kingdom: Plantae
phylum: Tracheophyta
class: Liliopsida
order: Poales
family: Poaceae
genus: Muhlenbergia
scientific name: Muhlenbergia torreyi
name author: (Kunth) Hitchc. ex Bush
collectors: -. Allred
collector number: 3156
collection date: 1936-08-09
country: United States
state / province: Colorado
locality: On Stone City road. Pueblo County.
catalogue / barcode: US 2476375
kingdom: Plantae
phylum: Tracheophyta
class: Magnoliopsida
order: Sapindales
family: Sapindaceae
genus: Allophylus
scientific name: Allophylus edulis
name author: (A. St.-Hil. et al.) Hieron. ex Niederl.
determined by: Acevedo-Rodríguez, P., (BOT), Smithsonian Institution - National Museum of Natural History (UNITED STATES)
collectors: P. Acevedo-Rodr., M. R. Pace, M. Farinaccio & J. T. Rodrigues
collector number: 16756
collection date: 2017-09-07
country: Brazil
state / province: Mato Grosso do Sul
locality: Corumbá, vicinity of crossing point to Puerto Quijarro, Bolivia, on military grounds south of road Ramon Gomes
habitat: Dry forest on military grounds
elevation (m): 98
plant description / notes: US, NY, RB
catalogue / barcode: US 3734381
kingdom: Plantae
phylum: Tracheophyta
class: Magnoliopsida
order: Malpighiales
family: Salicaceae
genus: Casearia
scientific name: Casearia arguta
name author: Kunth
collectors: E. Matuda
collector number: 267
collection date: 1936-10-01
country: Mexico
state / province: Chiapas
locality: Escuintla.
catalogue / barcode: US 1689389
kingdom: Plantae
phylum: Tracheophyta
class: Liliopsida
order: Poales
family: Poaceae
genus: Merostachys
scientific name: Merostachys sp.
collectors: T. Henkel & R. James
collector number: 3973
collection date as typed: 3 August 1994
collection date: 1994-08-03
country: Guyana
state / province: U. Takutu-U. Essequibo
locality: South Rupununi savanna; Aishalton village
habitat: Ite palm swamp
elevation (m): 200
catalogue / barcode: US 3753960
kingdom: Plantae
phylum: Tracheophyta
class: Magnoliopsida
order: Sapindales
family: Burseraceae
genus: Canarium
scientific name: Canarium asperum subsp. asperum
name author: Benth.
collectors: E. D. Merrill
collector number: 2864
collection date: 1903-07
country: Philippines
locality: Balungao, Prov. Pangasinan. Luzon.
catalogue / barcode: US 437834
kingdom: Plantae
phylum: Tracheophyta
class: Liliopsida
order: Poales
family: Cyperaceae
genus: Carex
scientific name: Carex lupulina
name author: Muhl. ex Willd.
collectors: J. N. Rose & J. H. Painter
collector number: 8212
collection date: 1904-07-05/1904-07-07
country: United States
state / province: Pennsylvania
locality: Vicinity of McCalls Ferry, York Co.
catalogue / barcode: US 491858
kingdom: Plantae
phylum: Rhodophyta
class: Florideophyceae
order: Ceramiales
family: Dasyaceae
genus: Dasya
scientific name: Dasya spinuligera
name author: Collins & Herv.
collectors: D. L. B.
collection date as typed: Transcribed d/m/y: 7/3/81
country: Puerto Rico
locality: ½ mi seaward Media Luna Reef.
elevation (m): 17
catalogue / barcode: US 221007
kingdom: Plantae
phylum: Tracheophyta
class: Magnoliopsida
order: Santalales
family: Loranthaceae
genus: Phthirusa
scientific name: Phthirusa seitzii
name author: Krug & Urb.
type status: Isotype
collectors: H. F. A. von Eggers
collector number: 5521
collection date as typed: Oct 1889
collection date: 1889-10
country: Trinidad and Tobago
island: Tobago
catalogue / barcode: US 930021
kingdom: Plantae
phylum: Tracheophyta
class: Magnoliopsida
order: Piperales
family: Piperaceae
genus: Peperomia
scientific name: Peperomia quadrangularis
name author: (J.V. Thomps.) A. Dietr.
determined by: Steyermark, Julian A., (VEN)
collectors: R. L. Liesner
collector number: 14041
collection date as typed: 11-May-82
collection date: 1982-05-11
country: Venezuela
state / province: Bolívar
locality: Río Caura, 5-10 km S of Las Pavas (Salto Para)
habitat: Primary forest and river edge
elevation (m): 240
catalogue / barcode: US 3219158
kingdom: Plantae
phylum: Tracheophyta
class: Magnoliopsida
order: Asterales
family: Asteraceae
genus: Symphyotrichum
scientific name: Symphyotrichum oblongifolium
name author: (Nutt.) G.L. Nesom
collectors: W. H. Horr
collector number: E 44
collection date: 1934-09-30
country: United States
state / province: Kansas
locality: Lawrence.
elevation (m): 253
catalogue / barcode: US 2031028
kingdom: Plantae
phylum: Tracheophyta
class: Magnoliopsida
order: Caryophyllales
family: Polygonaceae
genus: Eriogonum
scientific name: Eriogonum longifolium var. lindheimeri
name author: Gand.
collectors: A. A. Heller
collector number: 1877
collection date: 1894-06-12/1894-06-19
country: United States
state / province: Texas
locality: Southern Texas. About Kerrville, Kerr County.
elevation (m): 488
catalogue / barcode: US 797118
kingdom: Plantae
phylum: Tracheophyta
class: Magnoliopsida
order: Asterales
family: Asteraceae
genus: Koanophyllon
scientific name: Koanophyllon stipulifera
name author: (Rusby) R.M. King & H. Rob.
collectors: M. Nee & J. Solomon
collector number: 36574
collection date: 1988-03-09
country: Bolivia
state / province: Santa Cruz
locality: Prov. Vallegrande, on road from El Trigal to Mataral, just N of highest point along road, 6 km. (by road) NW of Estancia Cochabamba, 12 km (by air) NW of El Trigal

------------------------

▸ Exercise aim
Output the entire listing above verbatim, line for line, without altering, omitting, or reordering any character.

▸ Solution for this problem
kingdom: Plantae
phylum: Tracheophyta
class: Liliopsida
order: Poales
family: Poaceae
genus: Muhlenbergia
scientific name: Muhlenbergia torreyi
name author: (Kunth) Hitchc. ex Bush
collectors: -. Allred
collector number: 3156
collection date: 1936-08-09
country: United States
state / province: Colorado
locality: On Stone City road. Pueblo County.
catalogue / barcode: US 2476375
kingdom: Plantae
phylum: Tracheophyta
class: Magnoliopsida
order: Sapindales
family: Sapindaceae
genus: Allophylus
scientific name: Allophylus edulis
name author: (A. St.-Hil. et al.) Hieron. ex Niederl.
determined by: Acevedo-Rodríguez, P., (BOT), Smithsonian Institution - National Museum of Natural History (UNITED STATES)
collectors: P. Acevedo-Rodr., M. R. Pace, M. Farinaccio & J. T. Rodrigues
collector number: 16756
collection date: 2017-09-07
country: Brazil
state / province: Mato Grosso do Sul
locality: Corumbá, vicinity of crossing point to Puerto Quijarro, Bolivia, on military grounds south of road Ramon Gomes
habitat: Dry forest on military grounds
elevation (m): 98
plant description / notes: US, NY, RB
catalogue / barcode: US 3734381
kingdom: Plantae
phylum: Tracheophyta
class: Magnoliopsida
order: Malpighiales
family: Salicaceae
genus: Casearia
scientific name: Casearia arguta
name author: Kunth
collectors: E. Matuda
collector number: 267
collection date: 1936-10-01
country: Mexico
state / province: Chiapas
locality: Escuintla.
catalogue / barcode: US 1689389
kingdom: Plantae
phylum: Tracheophyta
class: Liliopsida
order: Poales
family: Poaceae
genus: Merostachys
scientific name: Merostachys sp.
collectors: T. Henkel & R. James
collector number: 3973
collection date as typed: 3 August 1994
collection date: 1994-08-03
country: Guyana
state / province: U. Takutu-U. Essequibo
locality: South Rupununi savanna; Aishalton village
habitat: Ite palm swamp
elevation (m): 200
catalogue / barcode: US 3753960
kingdom: Plantae
phylum: Tracheophyta
class: Magnoliopsida
order: Sapindales
family: Burseraceae
genus: Canarium
scientific name: Canarium asperum subsp. asperum
name author: Benth.
collectors: E. D. Merrill
collector number: 2864
collection date: 1903-07
country: Philippines
locality: Balungao, Prov. Pangasinan. Luzon.
catalogue / barcode: US 437834
kingdom: Plantae
phylum: Tracheophyta
class: Liliopsida
order: Poales
family: Cyperaceae
genus: Carex
scientific name: Carex lupulina
name author: Muhl. ex Willd.
collectors: J. N. Rose & J. H. Painter
collector number: 8212
collection date: 1904-07-05/1904-07-07
country: United States
state / province: Pennsylvania
locality: Vicinity of McCalls Ferry, York Co.
catalogue / barcode: US 491858
kingdom: Plantae
phylum: Rhodophyta
class: Florideophyceae
order: Ceramiales
family: Dasyaceae
genus: Dasya
scientific name: Dasya spinuligera
name author: Collins & Herv.
collectors: D. L. B.
collection date as typed: Transcribed d/m/y: 7/3/81
country: Puerto Rico
locality: ½ mi seaward Media Luna Reef.
elevation (m): 17
catalogue / barcode: US 221007
kingdom: Plantae
phylum: Tracheophyta
class: Magnoliopsida
order: Santalales
family: Loranthaceae
genus: Phthirusa
scientific name: Phthirusa seitzii
name author: Krug & Urb.
type status: Isotype
collectors: H. F. A. von Eggers
collector number: 5521
collection date as typed: Oct 1889
collection date: 1889-10
country: Trinidad and Tobago
island: Tobago
catalogue / barcode: US 930021
kingdom: Plantae
phylum: Tracheophyta
class: Magnoliopsida
order: Piperales
family: Piperaceae
genus: Peperomia
scientific name: Peperomia quadrangularis
name author: (J.V. Thomps.) A. Dietr.
determined by: Steyermark, Julian A., (VEN)
collectors: R. L. Liesner
collector number: 14041
collection date as typed: 11-May-82
collection date: 1982-05-11
country: Venezuela
state / province: Bolívar
locality: Río Caura, 5-10 km S of Las Pavas (Salto Para)
habitat: Primary forest and river edge
elevation (m): 240
catalogue / barcode: US 3219158
kingdom: Plantae
phylum: Tracheophyta
class: Magnoliopsida
order: Asterales
family: Asteraceae
genus: Symphyotrichum
scientific name: Symphyotrichum oblongifolium
name author: (Nutt.) G.L. Nesom
collectors: W. H. Horr
collector number: E 44
collection date: 1934-09-30
country: United States
state / province: Kansas
locality: Lawrence.
elevation (m): 253
catalogue / barcode: US 2031028
kingdom: Plantae
phylum: Tracheophyta
class: Magnoliopsida
order: Caryophyllales
family: Polygonaceae
genus: Eriogonum
scientific name: Eriogonum longifolium var. lindheimeri
name author: Gand.
collectors: A. A. Heller
collector number: 1877
collection date: 1894-06-12/1894-06-19
country: United States
state / province: Texas
locality: Southern Texas. About Kerrville, Kerr County.
elevation (m): 488
catalogue / barcode: US 797118
kingdom: Plantae
phylum: Tracheophyta
class: Magnoliopsida
order: Asterales
family: Asteraceae
genus: Koanophyllon
scientific name: Koanophyllon stipulifera
name author: (Rusby) R.M. King & H. Rob.
collectors: M. Nee & J. Solomon
collector number: 36574
collection date: 1988-03-09
country: Bolivia
state / province: Santa Cruz
locality: Prov. Vallegrande, on road from El Trigal to Mataral, just N of highest point along road, 6 km. (by road) NW of Estancia Cochabamba, 12 km (by air) NW of El Trigal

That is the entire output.